Tis true... Thank you! One more question. We balanced the tilt with the camera plate at an angle (quadrocopter said it should be fine as long as the radian matches the lens angle). Any reason not to? Increased vibration? see pic Off to the testing fields....
The Radian knows nothing about the camera angle (shhh.....don't tell it). It only knows about its own angle. Andy.
There's light!!! But one quick question... In PAN mode on the Radian software, the receiver is set to PPL as I use Graupner... But in every other axis the receiver is set to S.BUS and I can't change it? Won't let me check the box. Everything seems to work fine but want to make sure it isn't messing anything up. Idea's??
Kirk the communication between the Radian's is s.Bus. Only the Radian connected to a receiver has a selection choice available.

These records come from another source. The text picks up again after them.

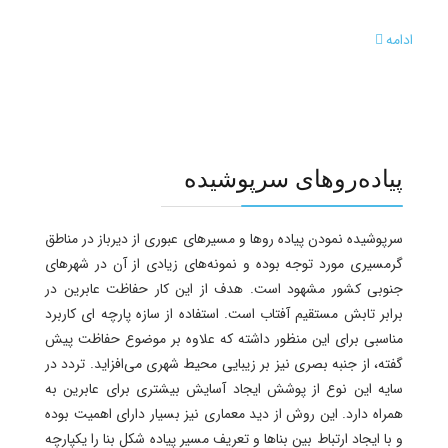
ادامه
پیاده‌روهای سرپوشیده
سرپوشیده نمودن پیاده روها و مسیر‌های عبوری از دیرباز در مناطق
گرمسیری مورد توجه بوده و نمونه‌های زیادی از آن در شهرهای
جنوبی کشور مشهود است. هدف از این کار حفاظت عابرین در
برابر تابش مستقیم آفتاب است. استفاده از سازه پارچه ای کاربرد
مناسبی برای این منظور داشته که علاوه بر موضوع حفاظت پیش
گفته، از جنبه بصری نیز بر زیبایی محیط شهری می‌افزاید. تردد در
سایه این نوع از پوشش ایجاد آسایش بیشتری برای عابرین به
همراه دارد. این روش از دید معماری نیز بسیار دارای اهمیت بوده
و با ایجاد ارتباط بین بناها و تعریف مسیر پیاده شکل بنا را یکپارچه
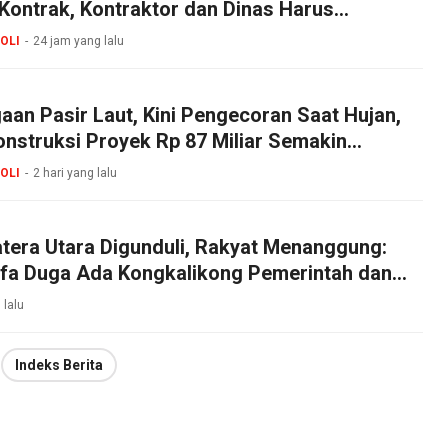
Kontrak, Kontraktor dan Dinas Harus
g Jawab!
OLI
24 jam yang lalu
aan Pasir Laut, Kini Pengecoran Saat Hujan,
nstruksi Proyek Rp 87 Miliar Semakin
kan
OLI
2 hari yang lalu
tera Utara Digunduli, Rakyat Menanggung:
efa Duga Ada Kongkalikong Pemerintah dan
 lalu
Indeks Berita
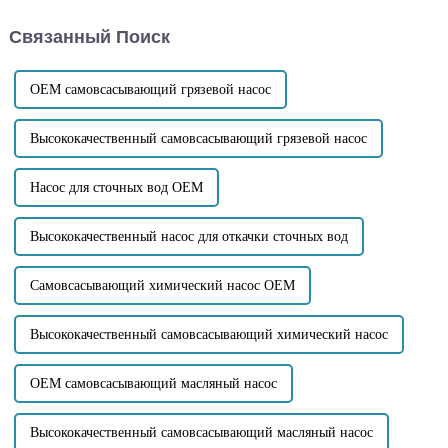
высокого напора для
сточных вод с высокой
самовсасывающих
способностью к
Связанный Поиск
канализационных насосов.
самовсасыванию. Даже без
Компания ...
вакуумных вспомогательных
устройств высота всасывания
может достигать...
OEM самовсасывающий грязевой насос
Высококачественный самовсасывающий грязевой насос
Насос для сточных вод OEM
Высококачественный насос для откачки сточных вод
Самовсасывающий химический насос OEM
Высококачественный самовсасывающий химический насос
OEM самовсасывающий масляный насос
Высококачественный самовсасывающий масляный насос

Thanks Gary and Andy! Headed to my first paid shoot tomorrow! shhhhh don't tell anyone... A couple more questions.... I'm in the process of learning what to look for with my Cinestar 8. I want to be able to understand how hard the motors are working, temperature, amperage and everything else that is key and making sure the craft stays in the air. 1. If I have upgraded the flight controller, do I need to erase the old settings on the SD card in the copter? I have never removed it and don't know how to look at and or what to look for with the data. Any tips here are great! 2. On my Graupner receiver it tells me that amperage coming from the telemetry. At certain times I'm pushing upwards of 68 A (short burst- normally closer to 60A) with a normal cs8 non-heavy lifter w Mikrokopter V2.0 ESC Board. Is that okay? What range should I look for? What exactly is that measuring? I'm not carrying a heavy camera (GH4) but I have two 5000 mA 4s batteries running in parallel. 3. Where do I go for temperature readings? What is a good temperature range to be flying? 4. What else do you suggest monitoring closely to make sure everything is operating okay? I will be traveling from San Diego to the high Rockies and flying everywhere in between. Thank you very much! - Kirk
I'd recommend that you learn how to use MK_GPXTOOL (just do a Google search) and look at every flight's GPX file so you get to learn what is "normal" and can then more easily see what is not. Delete the SETTINGS.INI file from the MicroSD card. "Normal" depends on the weight of the copter, but 68A is not unreasonable with a 4S battery. If you break 120A, that's probably bad news -- you might go that high in an emergency climb. Again, pretty hard to answer because it depends on ambient air temperatures. But greater than 80C would be questionable. You're not going to like this, but monitor everything! Even down to how things look and sound. Many times a failure will "telegraph" long before it happens....well, at least "some time before!" Andy.
Thank you much! Will do and I've already learned to keep more than a close eye on this thing. Will deleting SETTINGS.INI in the micro SD loose all my current settings in MK Tools? Would I need to reload them back to the copter? Thanks -Kirk
Kirk: No. The SETTINGS.INI file is only for parameters like how often the GPX file gets log data written to it. Actually, it's just a plain text file, so you can open it with a text editor and see what it contains. Andy.